Dear fellow Tigers,
Congrats! We've all made it through the winter and to second semester. Another syllabus week is upon us. I'm as excited for this syllabus week as any other sophomore in college. I mean...what's not to love? Short classes, party themes that start with the same letter as the day of the week they are on, and a bunch of free food. As much as I enjoy this glorious week, there are certain things that make me want to rip my hair out.
1. Instagram captions that have the word "sylly" in them
This might be a personal thing but I cannot stand this word. It was a great pun the first hundred times I saw it as a freshman. But c'mon people, it's time to retire this word from social media.
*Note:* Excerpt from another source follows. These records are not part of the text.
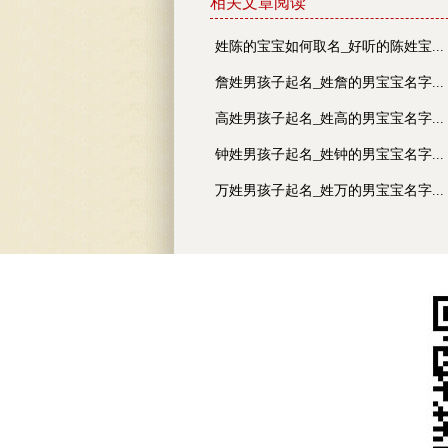
相关文章阅读
姓陈的宝宝如何取名_好听的陈姓宝...
詹姓男孩子起名_姓詹的男宝宝名字...
高姓男孩子起名_姓高的男宝宝名字...
钟姓男孩子起名_姓钟的男宝宝名字...
万姓男孩子起名_姓万的男宝宝名字...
Also, it's ten times worse when I hear this word in real life.
2. Professors that keep students for the entire class
They know that 75% of their class is hung over and any information we are given will probably be erased (due to the brain cells we'll kill after the Tequila Tuesday party tonight). But a part of me has to admire their sass.
3. More than one jersey or "shots around the world " theme party in a week
This is another one of those things that got old after freshman year. There is only so many times I can wear a Lakers jersey to a party until I feel like I am disgracing the name of a great sports franchise.
4. Every single seat in class being full
I cannot concentrate with 300 people sniffling all at one – even if the professor is showing us videos of things blowing up. Part of me just wants to fast forward two weeks when it's only me and the skater boy who sits two rows behind me attending lectures.
5. The amount of money I spend on late-night food
3 a.m. me and 3 p.m. me have two different appetites. That means I will probably order upwards of five pizzas this week. That being said, I will not be financially or emotionally stable enough to check my bank account next Friday.
6. Professors that don't go over the syllabus the first class
THIS IS WHY IT IS CALLED SYLLABUS WEEK. The odds that I will actually look at the syllabus are the same as the odds that I won't go out tonight. That's zero just to specify.
7. The judgmental looks people who didn't go out the night before give me
Yeah, I'm wearing last night's make-up...so what? At least, I made it to my 8 a.m. You people should be giving me a round of applause instead of a round of eye rolls.
8. Knowing about the tidal wave of work that's going to hit you next week
All those readings and practice quizzes you've been putting off? Those will hit you like a tsunami, my friend.
9. All the pictures you want to upload to Facebook but know you can't
As awesome as that picture of you and the ice luge is, you know that's not something your grandma wants to see. And the last thing you want is a talk from your mom about why she's paying your tuition.
10. The last party on Saturday when you realize syllabus week is over
You'll find me crying in a corner holding a cup. Just pray that my tears don't ruin the taste of my jungle juice.
So enjoy syllabus week while it lasts, Tigers.